*Requirement*. Set down all the entries again, word for word.

*Material to process*.
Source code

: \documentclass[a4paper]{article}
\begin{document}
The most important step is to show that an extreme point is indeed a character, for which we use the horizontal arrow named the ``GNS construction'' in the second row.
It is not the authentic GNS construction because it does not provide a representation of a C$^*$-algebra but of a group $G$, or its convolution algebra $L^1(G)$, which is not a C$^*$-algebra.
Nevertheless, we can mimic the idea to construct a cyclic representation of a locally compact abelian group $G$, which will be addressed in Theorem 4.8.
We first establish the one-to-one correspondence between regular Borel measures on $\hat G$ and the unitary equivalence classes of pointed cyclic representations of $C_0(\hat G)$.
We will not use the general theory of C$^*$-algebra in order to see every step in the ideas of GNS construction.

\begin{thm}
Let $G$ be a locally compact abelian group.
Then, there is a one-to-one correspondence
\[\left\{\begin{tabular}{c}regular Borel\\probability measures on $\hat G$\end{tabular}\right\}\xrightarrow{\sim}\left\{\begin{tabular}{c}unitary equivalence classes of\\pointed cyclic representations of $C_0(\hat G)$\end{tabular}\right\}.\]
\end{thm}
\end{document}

*Answer to the exercise*.
Source code

: \documentclass[a4paper]{article}
\begin{document}
The most important step is to show that an extreme point is indeed a character, for which we use the horizontal arrow named the ``GNS construction'' in the second row.
It is not the authentic GNS construction because it does not provide a representation of a C$^*$-algebra but of a group $G$, or its convolution algebra $L^1(G)$, which is not a C$^*$-algebra.
Nevertheless, we can mimic the idea to construct a cyclic representation of a locally compact abelian group $G$, which will be addressed in Theorem 4.8.
We first establish the one-to-one correspondence between regular Borel measures on $\hat G$ and the unitary equivalence classes of pointed cyclic representations of $C_0(\hat G)$.
We will not use the general theory of C$^*$-algebra in order to see every step in the ideas of GNS construction.

\begin{thm}
Let $G$ be a locally compact abelian group.
Then, there is a one-to-one correspondence
\[\left\{\begin{tabular}{c}regular Borel\\probability measures on $\hat G$\end{tabular}\right\}\xrightarrow{\sim}\left\{\begin{tabular}{c}unitary equivalence classes of\\pointed cyclic representations of $C_0(\hat G)$\end{tabular}\right\}.\]
\end{thm}
\end{document}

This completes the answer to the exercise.